We find that they are.
The first paragraph in the syllabus in State v. Broughton (1991), 62 Ohio St.3d 253, 581 N.E.2d 541, provides:
“For purposes of computing how much time has run against the state under R.C. 2945.71 et seq., the time period between the dismissal without prejudice of an original indictment and the filing of a subsequent indictment, premised on the same facts alleged in the original indictment, shall not be counted unless the defendant is held in jail or released on bail pursuant to Crim.R. 12(I).” (Emphasis added.)
We emphasized that phrase in the above syllabus because this is the standard that the Supreme Court used in Broughton. In that opinion, the court surveyed some of its previous holdings on speedy trials. In Westlake v. Cougill (1978), 56 Ohio St.2d 230, 10 O.O.3d 382, 383 N.E.2d 599, it held that the time between the dismissal of a misdemeanor and its refiling is not chargeable to the speedy trial deadline. In State v. Spratz (1979), 58 Ohio St.2d 61, 12 O.O.3d 77, 388 N.E.2d 751, the same rule was applied to the nolle of a felony indictment and the date of reindictment. Id. at 62, 12 O.O.3d at 77, 388 N.E.2d at 752, fn. 2. In State v. Bonarrigo (1980), 62 Ohio St.2d 7, 16 O.O.3d 4, 402 N.E.2d 530, which is quoted in Broughton, the court laid out the underlying rationale for this line of cases. The court said that although a person who is under investigation but not subject to any formal charge may be anxious or apprehensive, he is no longer under any restraint and is free to come and go as he pleases. It is the formal charge that keeps the speedy trial clock running.
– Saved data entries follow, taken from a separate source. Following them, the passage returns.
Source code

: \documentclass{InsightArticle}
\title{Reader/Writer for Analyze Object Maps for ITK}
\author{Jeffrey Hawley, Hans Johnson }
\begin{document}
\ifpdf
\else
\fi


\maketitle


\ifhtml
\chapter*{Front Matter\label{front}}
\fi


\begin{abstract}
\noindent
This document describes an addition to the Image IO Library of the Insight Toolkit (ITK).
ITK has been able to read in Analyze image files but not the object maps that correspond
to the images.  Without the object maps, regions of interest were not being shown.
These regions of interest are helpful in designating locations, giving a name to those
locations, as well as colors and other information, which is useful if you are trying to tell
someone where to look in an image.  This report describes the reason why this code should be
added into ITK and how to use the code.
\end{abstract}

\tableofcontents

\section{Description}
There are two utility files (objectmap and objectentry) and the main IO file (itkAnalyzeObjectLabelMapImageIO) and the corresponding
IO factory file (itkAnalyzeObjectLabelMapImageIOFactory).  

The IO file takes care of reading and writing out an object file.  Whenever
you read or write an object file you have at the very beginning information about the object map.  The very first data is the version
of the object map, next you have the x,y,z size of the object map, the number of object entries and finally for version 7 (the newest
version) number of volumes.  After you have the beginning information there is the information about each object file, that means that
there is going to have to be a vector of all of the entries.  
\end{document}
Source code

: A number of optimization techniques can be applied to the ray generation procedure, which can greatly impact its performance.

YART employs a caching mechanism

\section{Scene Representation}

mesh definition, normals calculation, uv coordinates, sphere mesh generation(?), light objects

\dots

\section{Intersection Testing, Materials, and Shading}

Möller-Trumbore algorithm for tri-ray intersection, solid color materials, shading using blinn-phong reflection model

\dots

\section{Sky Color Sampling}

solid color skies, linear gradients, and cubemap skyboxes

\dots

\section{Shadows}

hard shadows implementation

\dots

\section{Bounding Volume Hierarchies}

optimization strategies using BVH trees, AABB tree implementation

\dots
In this case, Kohne was under a formal charge of vehicular homicide, which was bound over to the grand jury; therefore, the time between the bindover and the no bill are chargeable against the speedy trial deadline.
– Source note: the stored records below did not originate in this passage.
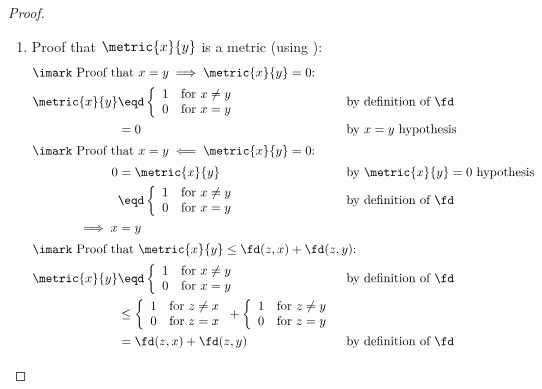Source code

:\begin{proof}
\begin{enumerate}
  \item Proof that $\metric{x}{y}$ is a metric (using ):
    \begin{align*}
    \intertext{\imark Proof that $x=y\implies\metric{x}{y}=0$:}
      \metric{x}{y}
        &\eqd \left\{\begin{array}{ll}1 &\text{for } x\ne y \\0&\text{for }x=y \end{array} \right.
        &&    \text{by definition of $\fd$}
      \\&= 0
        && \text{by $x=y$ hypothesis}
      \\
    \intertext{\imark Proof that $x=y\impliedby\metric{x}{y}=0$:}
      0
        &=    \metric{x}{y}
        &&    \text{by $\metric{x}{y}=0$ hypothesis}
      \\&\eqd \left\{\begin{array}{ll}1 &\text{for } x\ne y \\0&\text{for }x=y \end{array} \right.
        &&    \text{by definition of $\fd$}
      \\\implies x&=y
        && \text{}
      \\
    \intertext{\imark Proof that $\metric{x}{y}\le\fd(z,x)+\fd(z,y)$:}
      \metric{x}{y}
        &\eqd \left\{\begin{array}{ll}1 &\text{for } x\ne y \\0&\text{for }x=y \end{array} \right.
        &&    \text{by definition of $\fd$}
      \\&\le  \left\{\begin{array}{ll}1 &\text{for } z\ne x \\0&\text{for }z=x \end{array} \right. +
              \left\{\begin{array}{ll}1 &\text{for } z\ne y \\0&\text{for }z=y \end{array} \right.
      \\&=    \fd(z,x) + \fd(z,y)
        &&    \text{by definition of $\fd$}
    \end{align*}


\end{enumerate}
\end{proof}
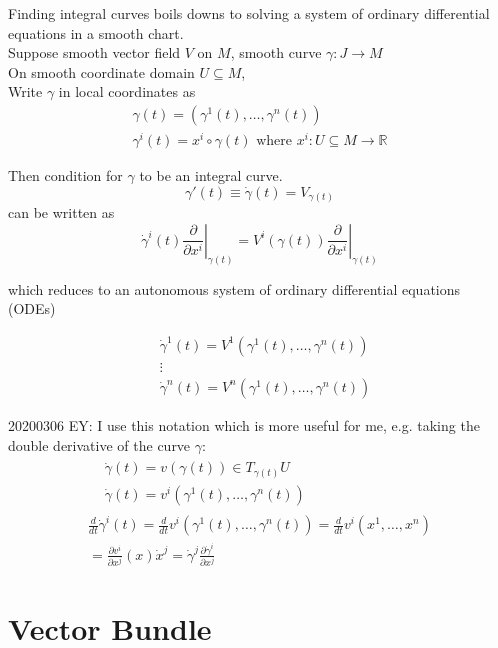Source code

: \documentclass[10pt]{amsart}
\begin{document}
\begin{multicols*}{2}
Finding integral curves boils downs to solving a system of ordinary differential equations in a smooth chart. \\
Suppose smooth vector field $V$ on $M$, smooth curve $\gamma : J \to M$ \\
On smooth coordinate domain $U \subseteq M$, \\
Write $\gamma$ in local coordinates as 
\[
\begin{gathered}
	\gamma(t) = (\gamma^{1}(t), \dots , \gamma^{n}(t)) \\
	\gamma^i(t) = x^i \circ \gamma(t) \text{ where } x^i : U \subseteq M \to \mathbb{R} 
\end{gathered}
\]

Then condition for $\gamma$ to be an integral curve.
\[
\gamma'(t) \equiv \dot{\gamma}(t) = V_{\gamma(t)}
\]
can be written as 
\[
\dot{\gamma}^i(t) \left. \frac{\partial}{\partial x^i} \right|_{\gamma(t)} = V^i(\gamma(t)) \left. \frac{\partial }{ \partial x^i } \right|_{\gamma(t)}
\]

which reduces to an autonomous system of ordinary differential equations (ODEs)

\begin{equation}
\begin{aligned} 
& \dot{\gamma}^1(t) = V^1(\gamma^1(t), \dots, \gamma^n(t)) \\ 
& \vdots \\ 
& \dot{\gamma}^n(t) = V^n(\gamma^1(t), \dots , \gamma^n(t))
\end{aligned} 
\end{equation}

20200306 EY: I use this notation which is more useful for me, e.g. taking the double derivative of the curve $\gamma$: 
\[
\begin{gathered} 
\begin{aligned} 
& \dot{\gamma}(t) = v(\gamma(t)) \in T_{\gamma(t)}U \\ 
& \dot{\gamma}(t) = v^i(\gamma^1(t), \dots, \gamma^n(t))
\end{aligned} \\ 
\frac{d}{dt} \dot{\gamma}^i(t) = \frac{d}{dt} v^i(\gamma^1(t), \dots , \gamma^n(t)) = \frac{d}{dt} v^i(x^1 , \dots , x^n) \\
= \frac{\partial v^i}{\partial x^j}(x) \dot{x}^j = \dot{\gamma}^j \frac{\partial \dot{\gamma}^i}{\partial x^j}
\end{gathered} 
\]

\section{Vector Bundle}


\end{multicols*}
\end{document}
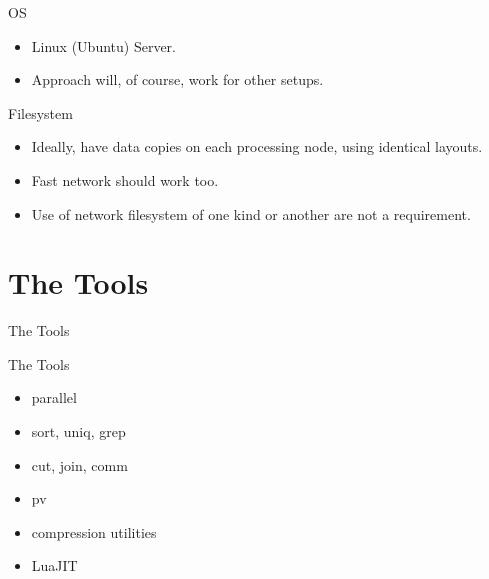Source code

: \documentclass[handout]{beamer}
\begin{document}

\begin{frame}{OS}

\begin{itemize}
\item Linux (Ubuntu) Server.
\item Approach will, of course, work for other setups.
\end{itemize}

\end{frame}


\begin{frame}{Filesystem}

\begin{itemize}
\item Ideally, have data copies on each processing node, using identical
      layouts.
\item Fast network should work too.
\item Use of network filesystem of one kind or another are not a requirement.
\end{itemize}

\end{frame}


\section{The Tools}


\begin{frame}
\huge The Tools
\end{frame}


\begin{frame}{The Tools}

\begin{itemize}
\item parallel
\item sort, uniq, grep
\item cut, join, comm
\item pv
\item compression utilities
\item LuaJIT
\end{itemize}

\end{frame}
\end{document}
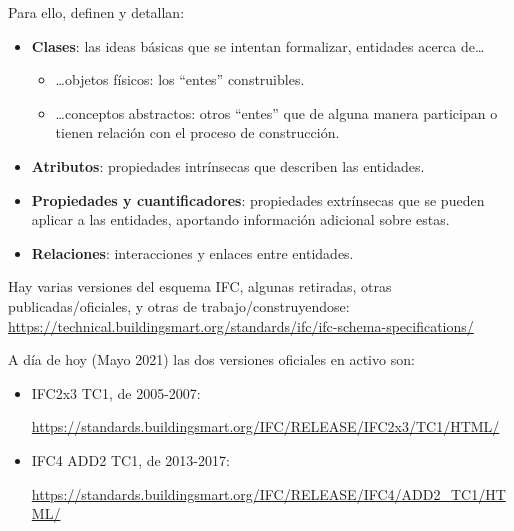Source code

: \documentclass[spanish,10pt,a4paper,final,oneside]{article}
\begin{document}
Para ello, definen y detallan:
\begin{itemize}
\item \textbf{Clases}: las ideas básicas que se intentan formalizar, entidades acerca de\ldots
\begin{itemize}
\item \ldots objetos físicos: los ``entes'' construibles.
\item \ldots conceptos abstractos: otros ``entes'' que de alguna manera participan o tienen relación con el proceso de construcción.
\end{itemize}
\item \textbf{Atributos}: propiedades intrínsecas que describen las entidades.
\item \textbf{Propiedades y cuantificadores}: propiedades extrínsecas que se pueden aplicar a las entidades, aportando información adicional sobre estas.
\item \textbf{Relaciones}: interacciones y enlaces entre entidades.
\end{itemize}

\vspace{0.3cm}
Hay varias versiones del esquema IFC, algunas retiradas, otras publicadas/oficiales, y otras de trabajo/construyendose:
\\ \url{https://technical.buildingsmart.org/standards/ifc/ifc-schema-specifications/}

A día de hoy (Mayo 2021) las dos versiones oficiales en activo son:
\begin{itemize}
\item IFC2x3 TC1, de 2005-2007: \begin{scriptsize}\url{https://standards.buildingsmart.org/IFC/RELEASE/IFC2x3/TC1/HTML/} \end{scriptsize}
\item IFC4 ADD2 TC1, de 2013-2017: \begin{scriptsize}\url{https://standards.buildingsmart.org/IFC/RELEASE/IFC4/ADD2_TC1/HTML/}\end{scriptsize}
\end{itemize}
\end{document}
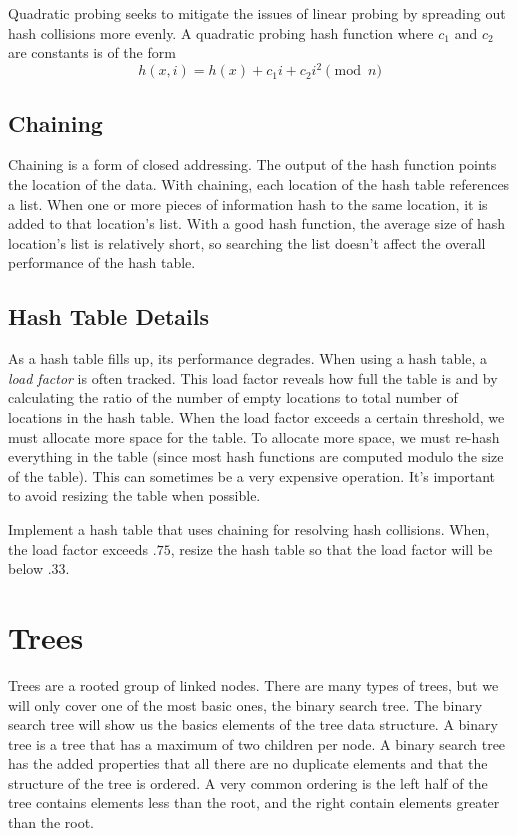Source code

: Quadratic probing seeks to mitigate the issues of linear probing by spreading out hash collisions more evenly.   
A quadratic probing hash function where $c_1$ and $c_2$ are constants is of the form
\begin{equation*}
h(x, i) = h(x) + c_1i + c_2i^2 \pmod{n}
\end{equation*}

\subsection*{Chaining}
Chaining is a form of closed addressing.  The output of the hash function points the location of the data. 
With chaining, each location of the hash table references a list.
When one or more pieces of information hash to the same location, it is added to that location's list.  
With a good hash function, the average size of hash location's list is relatively short,
so searching the list doesn't affect the overall performance of the hash table.

\subsection*{Hash Table Details}
As a hash table fills up, its performance degrades.
When using a hash table, a \emph{load factor} is often tracked.
This load factor reveals how full the table is and by calculating the ratio of the number of empty locations to total number of locations in the hash table.
When the load factor exceeds a certain threshold, we must allocate more space for the table.
To allocate more space, we must re-hash everything in the table (since most hash functions are computed modulo the size of the table).
This can sometimes be a very expensive operation.
It's important to avoid resizing the table when possible.

\begin{problem}
Implement a hash table that uses chaining for resolving hash collisions.
When, the load factor exceeds $.75$, resize the hash table so that the load factor will be below $.33$.
\end{problem}

\section*{Trees}
Trees are a rooted group of linked nodes.  There are many types of trees, but we will only cover one of the most basic ones, the binary search tree.
The binary search tree will show us the basics elements of the tree data structure.
A binary tree is a tree that has a maximum of two children per node.
A binary search tree has the added properties that all there are no duplicate elements
and that the structure of the tree is ordered. 
A very common ordering is the left half of the tree contains elements less than the root, and the right contain elements greater than the root.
Appellee relies solely on the case of State v. Phillips (1984), 19 Ohio App.3d 85, 19 OBR 169, 482 N.E.2d 1337, but we believe that case is not applicable here. In Phillips, the issue was how to calculate the time where a person is bound over on a felony charge but the grand jury returns a misdemeanor charge in the indictment, the problem being that the much shorter misdemeanor time limit may have almost, or even already, run. The court held that the time on the misdemeanor charge would run from the date of the indictment. To hold otherwise would put too great a burden on the prosecution, and actually harm defendants because it would place a premium on returning felony indictments. But even the Phillips court noted that the purpose of the speedy trial statute was, as in Broughton, “intended to minimize the restrictions on freedom and the general disruption of life caused by pending criminal charges.” Id., 19 Ohio App.3d at 86, 19 OBR at 171, 482 N.E.2d at 1338.
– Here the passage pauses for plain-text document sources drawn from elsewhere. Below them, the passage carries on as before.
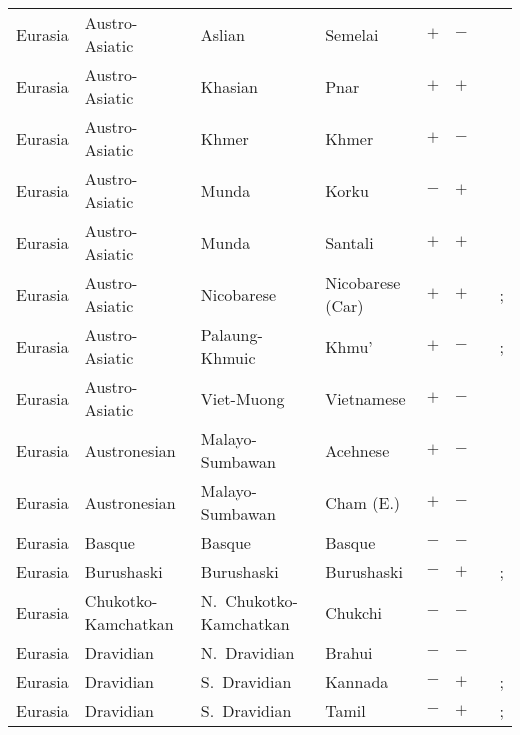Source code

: \begin{landscape}
\begin{longtable}{l>{\raggedright\arraybackslash}p{2.2cm}>{\raggedright}p{2.5cm}>{\raggedright\arraybackslash}p{2.5cm}cc>{\raggedright\arraybackslash}p{3.4cm}>{\raggedright\arraybackslash}p{3.4cm}}
Eurasia & Austro-Asiatic & Aslian & Semelai & $+$ & $-$ & \citealt{Gil2013} & \citealt{Corbett2013}\\
Eurasia & Austro-Asiatic & Khasian & Pnar & $+$ & $+$ & \citealt[124--125, 357--369]{Ring2015} & \citealt[101, 107--108]{Ring2015}\\
Eurasia & Austro-Asiatic & Khmer & Khmer & $+$ & $-$ & \citealt{Gil2013} & \citealt{Corbett2013}\\
Eurasia & Austro-Asiatic & Munda & Korku & $-$ & $+$ & \citealt{Gil2013} & \citealt[passim]{Bhattacharya1976}\\
Eurasia & Austro-Asiatic & Munda & Santali & $+$ & $+$ & \citealt{Gil2013} & \citealt[11--12, 32--33, 39--40, 44--45]{Ghosh2008}\\
Eurasia & Austro-Asiatic & Nicobarese & Nicobarese (Car) & $+$ & $+$ & \citealt{Gil2013} & \citealt{Corbett2013}; \citealt[103--108]{Braine1970}\\
Eurasia & Austro-Asiatic & Palaung-Khmuic & Khmu' & $+$ & $-$ & \citealt{Gil2013} & \citealt{Corbett2013}; \citealt[30, 32--33]{Premsrirat1987}\\
Eurasia & Austro-Asiatic & Viet-Muong & Vietnamese & $+$ & $-$ & \citealt{Gil2013} & \citealt{Corbett2013}\\
Eurasia & Austronesian & Malayo-Sumbawan & Acehnese & $+$ & $-$ & \citealt[137--139]{Durie1985}& \citealt[29]{Durie1985}\\
Eurasia & Austronesian & Malayo-Sumbawan & Cham (E.) & $+$ & $-$ & \citealt{Gil2013} & \citealt[passim]{Thurgood2005}\\
Eurasia & Basque & Basque & Basque & $-$ & $-$ & \citealt{Gil2013} & \citealt{Corbett2013}\\
Eurasia & Burushaski & Burushaski & Burushaski & $-$ & $+$ & \citealt{Gil2013} & \citealt{Corbett2013}; \citealt[161--167]{Munshi2006}\\
Eurasia & Chukotko-Kamchatkan & N.~Chukotko-Kamchatkan & Chukchi & $-$ & $-$ & \citealt{Gil2013} & \citealt{Corbett2013}\\
Eurasia & Dravidian & N.~Dravidian & Brahui & $-$ & $-$ & \citealt{Gil2013} & \citealt{Corbett2013}\\
Eurasia & Dravidian & S.~Dravidian & Kannada & $-$ & $+$ & \citealt{Gil2013} & \citealt{Corbett2013}; \citealt[221--222]{Sridhar1990}\\
Eurasia & Dravidian & S.~Dravidian & Tamil & $-$ & $+$ & \citealt[48--50]{Schiffman1999}& \citealt{Corbett2013}; \citealt[57--58]{Schiffman1999}\\

\end{longtable}
\end{landscape}
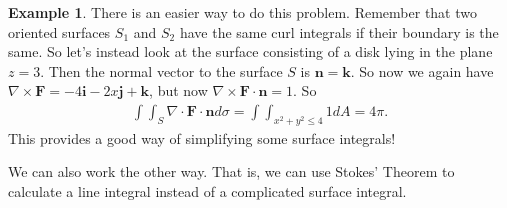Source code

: \documentclass[12pt, letter]{article}
\theoremstyle{plain}
\numberwithin{theorem}{section}
\theoremstyle{definition}
\newtheorem{example}[theorem]{Example}
\begin{document}
\bigskip

\hrulefill

\bigskip

\begin{example}
There is an easier way to do this problem. Remember that two oriented surfaces $S_1$ and $S_2$ have the same curl integrals if their boundary is the same. So let's instead look at the surface consisting of a disk lying in the plane $z=3$. Then the normal vector to the surface $S$ is $\bm{n}=\bm{k}$. So now we again have $\nabla \times \bm{F} = -4\bm{i}-2x\bm{j}+\bm{k}$, but now $\nabla \times \bm{F} \cdot\bm{n} = 1$. So
\begin{align*}
\int\int_S \nabla \cdot \bm{F} \cdot\bm{n} d\sigma = \int\int_{x^2+y^2\leq 4} 1dA = 4\pi.
\end{align*}
This provides a good way of simplifying some surface integrals!
\end{example}

\bigskip

\hrulefill

\bigskip

We can also work the other way. That is, we can use Stokes' Theorem to calculate a line integral instead of a complicated surface integral.

\bigskip
\end{document}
Phillips is unlike this case because Kohne was charged with two misdemeanors and one felony arising out of the same event. The dismissal of the two misdemeanors did not result in the defendant's being free to come and go and under no restraint. Even in Phillips, the defendant was given full credit for all days when a charge was pending. Our decision here is in accord with the holding of the Fourth District in State v. DePue (1994), 96 Ohio App.3d 513, 645 N.E.2d 745.
Based on the foregoing, Assignment of Error No. 1 is well taken. The judgment of the trial court is reversed, and defendant is ordered discharged. Costs of this appeal are assessed to appellee.
HANDWORK, GLASSER and GREY, JJ., concur. LAWRENCE GREY, J., retired, of the Fourth Appellate District, sitting by assignment.